Below are some records. Return exactly the lines from the one with "5.935000 1.125000 ;" to the one with "1.695000 2.805000 ;", and nothing else.

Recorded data
- - - - -
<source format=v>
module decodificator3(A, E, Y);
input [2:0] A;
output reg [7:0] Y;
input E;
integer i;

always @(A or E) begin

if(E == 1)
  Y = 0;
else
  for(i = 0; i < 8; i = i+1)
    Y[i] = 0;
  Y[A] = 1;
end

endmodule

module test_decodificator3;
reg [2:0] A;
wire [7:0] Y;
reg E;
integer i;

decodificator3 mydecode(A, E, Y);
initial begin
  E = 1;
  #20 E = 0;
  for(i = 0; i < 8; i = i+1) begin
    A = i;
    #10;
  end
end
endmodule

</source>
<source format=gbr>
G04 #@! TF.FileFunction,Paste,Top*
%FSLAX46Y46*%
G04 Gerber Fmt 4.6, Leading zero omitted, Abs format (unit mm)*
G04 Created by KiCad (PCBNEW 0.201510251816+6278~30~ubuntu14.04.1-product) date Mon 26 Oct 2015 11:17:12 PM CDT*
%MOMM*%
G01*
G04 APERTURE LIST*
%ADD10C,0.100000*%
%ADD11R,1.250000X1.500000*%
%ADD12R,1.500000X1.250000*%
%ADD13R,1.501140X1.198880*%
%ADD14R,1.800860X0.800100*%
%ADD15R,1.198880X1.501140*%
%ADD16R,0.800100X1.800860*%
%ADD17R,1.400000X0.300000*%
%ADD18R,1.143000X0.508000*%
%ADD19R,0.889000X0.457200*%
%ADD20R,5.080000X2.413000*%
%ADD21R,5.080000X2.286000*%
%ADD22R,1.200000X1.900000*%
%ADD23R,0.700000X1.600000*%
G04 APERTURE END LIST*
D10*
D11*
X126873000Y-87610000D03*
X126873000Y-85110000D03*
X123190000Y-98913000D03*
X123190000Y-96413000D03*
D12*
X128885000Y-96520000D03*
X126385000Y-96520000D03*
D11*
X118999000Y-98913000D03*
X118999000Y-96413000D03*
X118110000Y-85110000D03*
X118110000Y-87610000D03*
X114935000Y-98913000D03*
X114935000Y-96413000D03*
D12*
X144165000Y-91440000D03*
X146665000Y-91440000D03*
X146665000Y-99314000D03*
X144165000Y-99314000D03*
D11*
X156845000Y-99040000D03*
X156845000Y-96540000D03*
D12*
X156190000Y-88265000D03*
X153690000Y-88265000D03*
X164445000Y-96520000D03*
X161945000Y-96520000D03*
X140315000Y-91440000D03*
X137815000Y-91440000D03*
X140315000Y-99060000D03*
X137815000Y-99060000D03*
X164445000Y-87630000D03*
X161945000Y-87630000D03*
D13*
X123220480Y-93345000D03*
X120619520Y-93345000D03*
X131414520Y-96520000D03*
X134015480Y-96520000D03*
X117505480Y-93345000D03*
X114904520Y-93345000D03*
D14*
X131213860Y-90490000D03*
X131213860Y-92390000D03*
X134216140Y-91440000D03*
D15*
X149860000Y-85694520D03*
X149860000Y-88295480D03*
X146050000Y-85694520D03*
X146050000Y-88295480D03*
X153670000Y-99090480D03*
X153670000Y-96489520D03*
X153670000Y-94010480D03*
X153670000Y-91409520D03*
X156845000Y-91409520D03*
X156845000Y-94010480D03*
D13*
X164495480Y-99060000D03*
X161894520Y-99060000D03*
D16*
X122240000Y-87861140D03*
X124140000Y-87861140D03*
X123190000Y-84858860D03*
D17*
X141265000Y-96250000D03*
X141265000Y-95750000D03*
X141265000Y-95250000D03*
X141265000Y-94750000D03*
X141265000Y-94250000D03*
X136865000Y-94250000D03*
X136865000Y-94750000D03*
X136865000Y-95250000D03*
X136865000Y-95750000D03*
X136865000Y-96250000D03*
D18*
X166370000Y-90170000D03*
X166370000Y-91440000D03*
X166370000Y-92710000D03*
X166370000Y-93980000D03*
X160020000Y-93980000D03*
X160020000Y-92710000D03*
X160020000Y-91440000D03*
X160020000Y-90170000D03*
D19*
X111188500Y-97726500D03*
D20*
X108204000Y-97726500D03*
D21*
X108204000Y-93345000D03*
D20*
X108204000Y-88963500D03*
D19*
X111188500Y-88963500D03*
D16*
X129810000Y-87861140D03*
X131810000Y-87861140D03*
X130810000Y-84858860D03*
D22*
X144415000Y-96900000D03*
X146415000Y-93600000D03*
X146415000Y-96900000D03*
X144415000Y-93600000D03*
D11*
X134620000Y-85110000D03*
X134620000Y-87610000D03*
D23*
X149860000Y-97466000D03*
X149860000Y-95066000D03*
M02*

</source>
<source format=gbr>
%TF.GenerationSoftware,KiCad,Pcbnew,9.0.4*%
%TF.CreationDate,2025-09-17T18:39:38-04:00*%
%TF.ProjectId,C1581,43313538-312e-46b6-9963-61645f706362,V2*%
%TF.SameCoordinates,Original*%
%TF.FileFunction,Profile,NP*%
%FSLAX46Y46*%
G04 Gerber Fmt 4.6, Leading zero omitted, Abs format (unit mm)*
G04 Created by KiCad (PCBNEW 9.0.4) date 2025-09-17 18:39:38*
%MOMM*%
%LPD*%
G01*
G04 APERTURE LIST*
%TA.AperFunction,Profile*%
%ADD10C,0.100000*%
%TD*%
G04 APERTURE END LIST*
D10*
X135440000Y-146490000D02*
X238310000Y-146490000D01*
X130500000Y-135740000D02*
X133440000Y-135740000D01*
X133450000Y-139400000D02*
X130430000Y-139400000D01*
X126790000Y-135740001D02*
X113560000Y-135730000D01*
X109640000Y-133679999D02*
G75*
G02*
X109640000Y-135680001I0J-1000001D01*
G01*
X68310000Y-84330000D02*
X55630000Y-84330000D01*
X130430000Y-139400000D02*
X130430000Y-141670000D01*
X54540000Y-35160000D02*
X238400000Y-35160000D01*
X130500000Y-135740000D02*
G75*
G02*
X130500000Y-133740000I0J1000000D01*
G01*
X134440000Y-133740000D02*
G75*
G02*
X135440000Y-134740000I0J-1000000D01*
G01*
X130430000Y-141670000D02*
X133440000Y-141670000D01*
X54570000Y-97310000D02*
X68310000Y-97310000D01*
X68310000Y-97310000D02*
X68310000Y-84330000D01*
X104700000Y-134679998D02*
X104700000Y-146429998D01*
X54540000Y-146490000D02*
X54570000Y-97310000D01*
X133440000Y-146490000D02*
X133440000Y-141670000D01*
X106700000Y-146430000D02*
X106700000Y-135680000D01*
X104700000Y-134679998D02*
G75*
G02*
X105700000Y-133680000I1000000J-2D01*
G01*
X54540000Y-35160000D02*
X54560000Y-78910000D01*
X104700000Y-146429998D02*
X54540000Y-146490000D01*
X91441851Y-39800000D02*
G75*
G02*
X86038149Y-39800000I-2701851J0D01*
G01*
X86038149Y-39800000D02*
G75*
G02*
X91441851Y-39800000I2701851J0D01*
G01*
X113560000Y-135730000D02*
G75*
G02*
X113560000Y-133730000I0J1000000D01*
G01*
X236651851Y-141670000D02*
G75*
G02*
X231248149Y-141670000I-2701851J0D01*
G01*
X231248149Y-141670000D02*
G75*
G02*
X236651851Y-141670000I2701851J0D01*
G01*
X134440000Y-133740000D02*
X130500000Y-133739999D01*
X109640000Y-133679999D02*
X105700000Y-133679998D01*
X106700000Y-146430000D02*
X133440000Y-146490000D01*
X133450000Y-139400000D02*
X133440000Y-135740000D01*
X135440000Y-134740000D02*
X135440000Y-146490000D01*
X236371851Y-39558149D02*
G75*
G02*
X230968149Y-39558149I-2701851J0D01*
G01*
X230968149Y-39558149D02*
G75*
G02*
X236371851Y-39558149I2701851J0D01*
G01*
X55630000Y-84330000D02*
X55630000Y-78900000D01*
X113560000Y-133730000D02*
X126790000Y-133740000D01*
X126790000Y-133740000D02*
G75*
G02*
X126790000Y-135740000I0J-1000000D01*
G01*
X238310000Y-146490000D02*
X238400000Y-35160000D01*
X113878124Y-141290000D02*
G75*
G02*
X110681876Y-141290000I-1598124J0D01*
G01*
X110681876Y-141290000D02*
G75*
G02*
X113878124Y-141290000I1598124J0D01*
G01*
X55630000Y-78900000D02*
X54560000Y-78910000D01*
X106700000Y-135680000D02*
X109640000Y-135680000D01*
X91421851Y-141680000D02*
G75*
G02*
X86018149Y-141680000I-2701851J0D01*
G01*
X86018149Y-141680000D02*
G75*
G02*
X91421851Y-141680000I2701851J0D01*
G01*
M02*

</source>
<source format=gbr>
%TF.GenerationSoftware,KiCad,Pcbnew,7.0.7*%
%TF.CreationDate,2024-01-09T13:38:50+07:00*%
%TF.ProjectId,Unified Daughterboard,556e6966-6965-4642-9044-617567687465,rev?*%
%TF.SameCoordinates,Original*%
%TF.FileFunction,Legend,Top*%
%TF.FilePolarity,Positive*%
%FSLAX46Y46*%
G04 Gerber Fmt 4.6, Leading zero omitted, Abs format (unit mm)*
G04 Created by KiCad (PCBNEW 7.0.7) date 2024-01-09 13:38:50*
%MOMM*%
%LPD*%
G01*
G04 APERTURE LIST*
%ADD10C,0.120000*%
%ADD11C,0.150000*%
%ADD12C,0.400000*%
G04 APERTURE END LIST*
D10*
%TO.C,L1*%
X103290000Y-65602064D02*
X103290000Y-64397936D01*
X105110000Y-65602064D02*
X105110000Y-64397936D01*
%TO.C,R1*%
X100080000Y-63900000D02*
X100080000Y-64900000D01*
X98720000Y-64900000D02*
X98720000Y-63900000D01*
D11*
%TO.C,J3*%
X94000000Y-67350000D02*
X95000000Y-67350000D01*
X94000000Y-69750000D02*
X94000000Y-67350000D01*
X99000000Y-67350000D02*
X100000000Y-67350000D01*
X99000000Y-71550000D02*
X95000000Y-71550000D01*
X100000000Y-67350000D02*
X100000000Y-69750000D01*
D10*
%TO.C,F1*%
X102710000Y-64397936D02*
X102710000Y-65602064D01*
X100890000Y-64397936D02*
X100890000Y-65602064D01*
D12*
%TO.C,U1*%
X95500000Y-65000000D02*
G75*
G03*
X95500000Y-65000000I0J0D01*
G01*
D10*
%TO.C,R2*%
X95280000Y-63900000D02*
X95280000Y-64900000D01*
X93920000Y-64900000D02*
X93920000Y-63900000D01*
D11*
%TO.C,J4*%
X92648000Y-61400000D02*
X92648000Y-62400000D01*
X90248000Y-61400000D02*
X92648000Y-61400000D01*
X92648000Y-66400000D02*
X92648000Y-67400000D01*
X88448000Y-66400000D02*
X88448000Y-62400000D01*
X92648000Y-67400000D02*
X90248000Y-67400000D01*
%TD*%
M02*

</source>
- - - - -
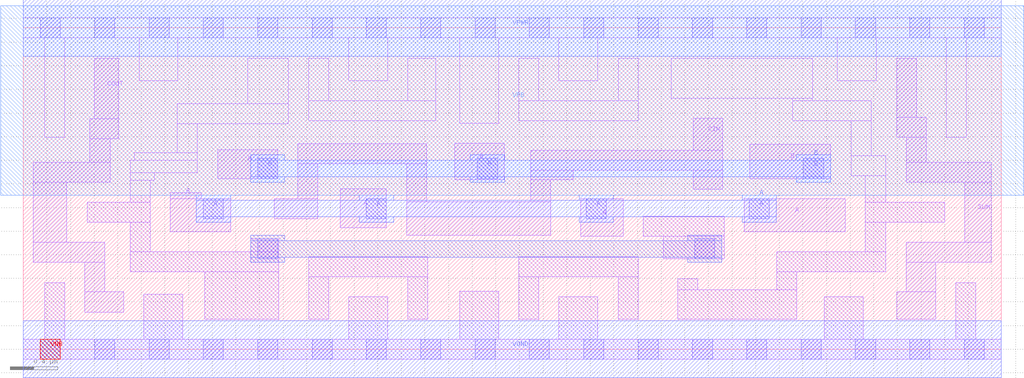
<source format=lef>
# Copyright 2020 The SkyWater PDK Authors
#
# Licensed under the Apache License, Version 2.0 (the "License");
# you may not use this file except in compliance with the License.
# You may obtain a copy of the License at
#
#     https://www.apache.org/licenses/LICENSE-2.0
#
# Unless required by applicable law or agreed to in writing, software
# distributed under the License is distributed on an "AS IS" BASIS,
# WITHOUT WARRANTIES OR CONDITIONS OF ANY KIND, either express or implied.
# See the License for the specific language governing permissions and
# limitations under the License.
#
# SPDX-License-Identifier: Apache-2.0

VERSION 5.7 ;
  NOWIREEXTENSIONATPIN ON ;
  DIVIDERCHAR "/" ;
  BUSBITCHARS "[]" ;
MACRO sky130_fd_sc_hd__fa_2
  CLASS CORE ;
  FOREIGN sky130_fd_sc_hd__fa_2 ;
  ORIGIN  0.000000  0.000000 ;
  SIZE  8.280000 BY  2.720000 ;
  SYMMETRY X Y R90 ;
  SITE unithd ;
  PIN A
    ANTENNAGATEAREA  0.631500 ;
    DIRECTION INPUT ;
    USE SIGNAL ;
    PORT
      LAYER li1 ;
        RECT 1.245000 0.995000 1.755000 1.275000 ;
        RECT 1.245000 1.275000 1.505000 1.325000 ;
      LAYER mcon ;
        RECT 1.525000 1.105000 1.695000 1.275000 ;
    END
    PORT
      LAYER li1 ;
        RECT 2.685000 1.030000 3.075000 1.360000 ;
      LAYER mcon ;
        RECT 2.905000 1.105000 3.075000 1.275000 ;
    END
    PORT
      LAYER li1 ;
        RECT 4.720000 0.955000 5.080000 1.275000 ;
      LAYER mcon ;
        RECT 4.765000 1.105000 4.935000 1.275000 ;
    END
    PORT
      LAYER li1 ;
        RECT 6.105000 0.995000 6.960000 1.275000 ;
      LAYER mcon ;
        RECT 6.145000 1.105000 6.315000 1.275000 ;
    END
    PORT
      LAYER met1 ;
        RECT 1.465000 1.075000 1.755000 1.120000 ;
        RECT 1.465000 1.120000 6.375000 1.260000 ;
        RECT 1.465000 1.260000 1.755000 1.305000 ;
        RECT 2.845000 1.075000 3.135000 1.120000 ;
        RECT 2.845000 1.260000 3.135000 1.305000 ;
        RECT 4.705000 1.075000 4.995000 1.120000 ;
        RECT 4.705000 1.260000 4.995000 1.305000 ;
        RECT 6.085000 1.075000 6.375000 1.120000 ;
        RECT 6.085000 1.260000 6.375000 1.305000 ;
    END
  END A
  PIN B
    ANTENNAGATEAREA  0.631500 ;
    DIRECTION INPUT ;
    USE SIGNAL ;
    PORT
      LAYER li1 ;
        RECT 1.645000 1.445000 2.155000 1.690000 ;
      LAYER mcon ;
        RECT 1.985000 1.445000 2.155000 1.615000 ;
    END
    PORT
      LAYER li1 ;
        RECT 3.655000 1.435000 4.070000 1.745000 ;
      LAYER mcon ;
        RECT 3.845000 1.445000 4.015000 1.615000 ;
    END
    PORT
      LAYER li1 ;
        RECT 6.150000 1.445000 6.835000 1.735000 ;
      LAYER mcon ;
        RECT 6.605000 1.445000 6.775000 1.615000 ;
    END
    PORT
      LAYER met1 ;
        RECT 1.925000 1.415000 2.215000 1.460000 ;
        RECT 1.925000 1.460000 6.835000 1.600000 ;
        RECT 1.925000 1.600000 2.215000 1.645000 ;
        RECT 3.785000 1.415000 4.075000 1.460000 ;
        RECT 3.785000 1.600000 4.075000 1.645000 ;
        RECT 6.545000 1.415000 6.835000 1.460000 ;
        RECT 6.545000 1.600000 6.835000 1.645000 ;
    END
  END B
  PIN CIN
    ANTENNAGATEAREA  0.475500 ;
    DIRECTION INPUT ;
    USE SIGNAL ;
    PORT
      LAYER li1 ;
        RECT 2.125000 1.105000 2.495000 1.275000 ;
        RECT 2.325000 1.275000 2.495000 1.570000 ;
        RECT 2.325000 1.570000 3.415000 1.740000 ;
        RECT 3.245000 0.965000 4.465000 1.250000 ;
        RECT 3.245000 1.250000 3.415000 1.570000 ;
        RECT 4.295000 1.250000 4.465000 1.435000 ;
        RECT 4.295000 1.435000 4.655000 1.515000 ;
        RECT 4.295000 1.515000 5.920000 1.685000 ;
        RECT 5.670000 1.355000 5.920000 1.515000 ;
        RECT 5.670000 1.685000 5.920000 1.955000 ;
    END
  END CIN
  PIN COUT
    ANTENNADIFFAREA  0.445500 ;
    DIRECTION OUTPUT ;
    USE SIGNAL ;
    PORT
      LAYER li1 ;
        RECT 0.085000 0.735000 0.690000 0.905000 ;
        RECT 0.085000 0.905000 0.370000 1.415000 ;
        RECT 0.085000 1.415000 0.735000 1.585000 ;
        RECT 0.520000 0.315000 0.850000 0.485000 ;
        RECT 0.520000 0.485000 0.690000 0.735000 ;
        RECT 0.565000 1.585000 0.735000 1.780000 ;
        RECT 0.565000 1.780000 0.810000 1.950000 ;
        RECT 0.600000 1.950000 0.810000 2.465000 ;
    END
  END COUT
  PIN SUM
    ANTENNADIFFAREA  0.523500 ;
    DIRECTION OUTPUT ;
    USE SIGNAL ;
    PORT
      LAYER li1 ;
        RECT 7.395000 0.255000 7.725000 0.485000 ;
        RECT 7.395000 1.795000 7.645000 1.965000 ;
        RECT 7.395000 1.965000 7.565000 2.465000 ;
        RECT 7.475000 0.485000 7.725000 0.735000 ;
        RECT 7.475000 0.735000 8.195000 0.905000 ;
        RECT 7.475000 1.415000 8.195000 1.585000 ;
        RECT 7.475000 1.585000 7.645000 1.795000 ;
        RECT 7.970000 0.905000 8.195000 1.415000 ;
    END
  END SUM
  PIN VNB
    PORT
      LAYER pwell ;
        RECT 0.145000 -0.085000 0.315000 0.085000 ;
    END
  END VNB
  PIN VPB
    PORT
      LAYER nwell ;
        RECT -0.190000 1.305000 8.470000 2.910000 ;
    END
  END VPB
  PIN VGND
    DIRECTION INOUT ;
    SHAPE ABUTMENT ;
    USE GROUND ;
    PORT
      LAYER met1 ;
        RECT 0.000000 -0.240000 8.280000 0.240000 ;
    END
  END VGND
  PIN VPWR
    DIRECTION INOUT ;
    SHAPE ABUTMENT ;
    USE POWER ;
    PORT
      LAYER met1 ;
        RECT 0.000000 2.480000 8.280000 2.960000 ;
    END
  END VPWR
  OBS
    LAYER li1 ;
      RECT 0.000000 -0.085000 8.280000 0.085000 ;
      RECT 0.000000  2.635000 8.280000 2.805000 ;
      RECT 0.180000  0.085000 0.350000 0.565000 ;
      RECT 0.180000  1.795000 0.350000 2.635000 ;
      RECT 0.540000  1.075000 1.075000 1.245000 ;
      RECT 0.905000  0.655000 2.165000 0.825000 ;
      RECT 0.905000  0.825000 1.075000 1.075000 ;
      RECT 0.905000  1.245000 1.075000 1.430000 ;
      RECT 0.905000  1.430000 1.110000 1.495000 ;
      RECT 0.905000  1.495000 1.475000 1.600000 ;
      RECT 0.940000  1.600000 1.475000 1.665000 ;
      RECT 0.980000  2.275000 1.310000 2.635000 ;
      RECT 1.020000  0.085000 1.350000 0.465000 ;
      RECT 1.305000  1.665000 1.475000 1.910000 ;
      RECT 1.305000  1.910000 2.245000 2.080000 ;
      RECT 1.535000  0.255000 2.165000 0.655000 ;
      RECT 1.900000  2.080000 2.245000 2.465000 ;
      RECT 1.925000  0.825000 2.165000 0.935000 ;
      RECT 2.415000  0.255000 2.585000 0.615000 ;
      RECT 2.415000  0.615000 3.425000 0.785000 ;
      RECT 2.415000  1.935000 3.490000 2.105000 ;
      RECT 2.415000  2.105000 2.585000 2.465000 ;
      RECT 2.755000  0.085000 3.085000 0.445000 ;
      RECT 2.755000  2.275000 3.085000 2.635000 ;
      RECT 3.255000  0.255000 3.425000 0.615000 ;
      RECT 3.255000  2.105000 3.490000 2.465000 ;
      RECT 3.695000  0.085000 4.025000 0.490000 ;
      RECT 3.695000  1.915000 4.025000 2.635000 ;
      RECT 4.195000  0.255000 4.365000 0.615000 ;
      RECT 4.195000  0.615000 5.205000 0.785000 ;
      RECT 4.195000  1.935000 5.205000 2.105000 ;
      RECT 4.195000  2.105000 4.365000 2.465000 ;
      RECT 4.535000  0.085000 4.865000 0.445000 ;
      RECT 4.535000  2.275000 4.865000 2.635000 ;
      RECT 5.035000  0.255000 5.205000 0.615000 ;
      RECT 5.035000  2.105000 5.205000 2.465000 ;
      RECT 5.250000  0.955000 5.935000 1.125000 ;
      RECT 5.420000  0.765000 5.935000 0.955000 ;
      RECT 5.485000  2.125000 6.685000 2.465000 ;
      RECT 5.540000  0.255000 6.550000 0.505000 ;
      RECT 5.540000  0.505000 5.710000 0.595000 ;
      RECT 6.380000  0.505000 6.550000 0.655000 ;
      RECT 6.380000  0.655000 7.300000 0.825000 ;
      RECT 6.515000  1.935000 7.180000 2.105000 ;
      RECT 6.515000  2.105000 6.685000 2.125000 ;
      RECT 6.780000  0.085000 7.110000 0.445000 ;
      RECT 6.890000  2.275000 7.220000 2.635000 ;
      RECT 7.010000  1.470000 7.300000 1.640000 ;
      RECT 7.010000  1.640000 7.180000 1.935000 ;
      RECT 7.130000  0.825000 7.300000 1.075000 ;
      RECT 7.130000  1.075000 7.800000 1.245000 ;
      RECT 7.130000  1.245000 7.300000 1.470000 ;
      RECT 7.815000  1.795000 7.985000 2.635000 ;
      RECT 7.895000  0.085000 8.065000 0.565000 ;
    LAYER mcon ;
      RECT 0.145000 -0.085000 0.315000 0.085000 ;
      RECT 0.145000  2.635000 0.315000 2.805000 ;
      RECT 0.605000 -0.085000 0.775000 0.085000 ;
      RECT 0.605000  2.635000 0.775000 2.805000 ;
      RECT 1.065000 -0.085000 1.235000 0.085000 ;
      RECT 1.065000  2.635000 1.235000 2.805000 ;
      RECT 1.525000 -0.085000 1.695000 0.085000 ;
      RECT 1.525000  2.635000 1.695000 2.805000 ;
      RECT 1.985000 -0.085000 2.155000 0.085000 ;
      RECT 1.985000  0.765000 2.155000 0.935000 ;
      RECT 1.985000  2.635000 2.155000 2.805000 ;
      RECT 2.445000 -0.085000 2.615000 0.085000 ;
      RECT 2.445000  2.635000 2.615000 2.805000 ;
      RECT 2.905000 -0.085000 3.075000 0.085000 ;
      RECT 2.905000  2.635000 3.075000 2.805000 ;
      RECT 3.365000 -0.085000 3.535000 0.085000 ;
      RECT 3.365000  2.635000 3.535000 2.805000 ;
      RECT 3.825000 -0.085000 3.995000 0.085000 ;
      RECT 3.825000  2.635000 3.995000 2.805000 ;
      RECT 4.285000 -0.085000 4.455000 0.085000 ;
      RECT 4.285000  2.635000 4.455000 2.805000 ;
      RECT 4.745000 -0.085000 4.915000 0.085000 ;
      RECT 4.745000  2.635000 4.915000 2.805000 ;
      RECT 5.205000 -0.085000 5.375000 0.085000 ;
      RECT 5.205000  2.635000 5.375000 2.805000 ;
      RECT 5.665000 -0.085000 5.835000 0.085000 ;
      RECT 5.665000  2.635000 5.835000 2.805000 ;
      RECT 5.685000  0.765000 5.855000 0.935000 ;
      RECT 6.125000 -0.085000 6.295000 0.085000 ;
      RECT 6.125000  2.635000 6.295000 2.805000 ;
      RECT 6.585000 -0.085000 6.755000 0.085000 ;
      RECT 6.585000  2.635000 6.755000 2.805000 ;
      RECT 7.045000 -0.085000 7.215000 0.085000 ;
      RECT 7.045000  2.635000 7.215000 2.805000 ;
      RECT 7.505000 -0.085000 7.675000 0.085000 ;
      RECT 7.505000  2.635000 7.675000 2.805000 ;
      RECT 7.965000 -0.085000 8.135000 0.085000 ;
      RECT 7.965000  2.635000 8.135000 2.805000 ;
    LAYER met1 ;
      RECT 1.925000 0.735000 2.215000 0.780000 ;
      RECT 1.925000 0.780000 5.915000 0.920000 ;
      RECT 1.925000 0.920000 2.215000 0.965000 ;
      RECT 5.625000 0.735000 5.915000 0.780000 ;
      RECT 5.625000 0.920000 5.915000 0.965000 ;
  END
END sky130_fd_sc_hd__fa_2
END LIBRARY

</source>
- - - - -
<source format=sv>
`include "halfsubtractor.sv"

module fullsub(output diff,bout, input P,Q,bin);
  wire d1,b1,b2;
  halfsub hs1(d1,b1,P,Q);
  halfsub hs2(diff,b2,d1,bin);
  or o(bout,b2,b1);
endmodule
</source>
- - - - -
PROBLEM SOLUTION
      RECT 5.250000  0.955000 5.935000 1.125000 ;
      RECT 5.420000  0.765000 5.935000 0.955000 ;
      RECT 5.485000  2.125000 6.685000 2.465000 ;
      RECT 5.540000  0.255000 6.550000 0.505000 ;
      RECT 5.540000  0.505000 5.710000 0.595000 ;
      RECT 6.380000  0.505000 6.550000 0.655000 ;
      RECT 6.380000  0.655000 7.300000 0.825000 ;
      RECT 6.515000  1.935000 7.180000 2.105000 ;
      RECT 6.515000  2.105000 6.685000 2.125000 ;
      RECT 6.780000  0.085000 7.110000 0.445000 ;
      RECT 6.890000  2.275000 7.220000 2.635000 ;
      RECT 7.010000  1.470000 7.300000 1.640000 ;
      RECT 7.010000  1.640000 7.180000 1.935000 ;
      RECT 7.130000  0.825000 7.300000 1.075000 ;
      RECT 7.130000  1.075000 7.800000 1.245000 ;
      RECT 7.130000  1.245000 7.300000 1.470000 ;
      RECT 7.815000  1.795000 7.985000 2.635000 ;
      RECT 7.895000  0.085000 8.065000 0.565000 ;
    LAYER mcon ;
      RECT 0.145000 -0.085000 0.315000 0.085000 ;
      RECT 0.145000  2.635000 0.315000 2.805000 ;
      RECT 0.605000 -0.085000 0.775000 0.085000 ;
      RECT 0.605000  2.635000 0.775000 2.805000 ;
      RECT 1.065000 -0.085000 1.235000 0.085000 ;
      RECT 1.065000  2.635000 1.235000 2.805000 ;
      RECT 1.525000 -0.085000 1.695000 0.085000 ;
      RECT 1.525000  2.635000 1.695000 2.805000 ;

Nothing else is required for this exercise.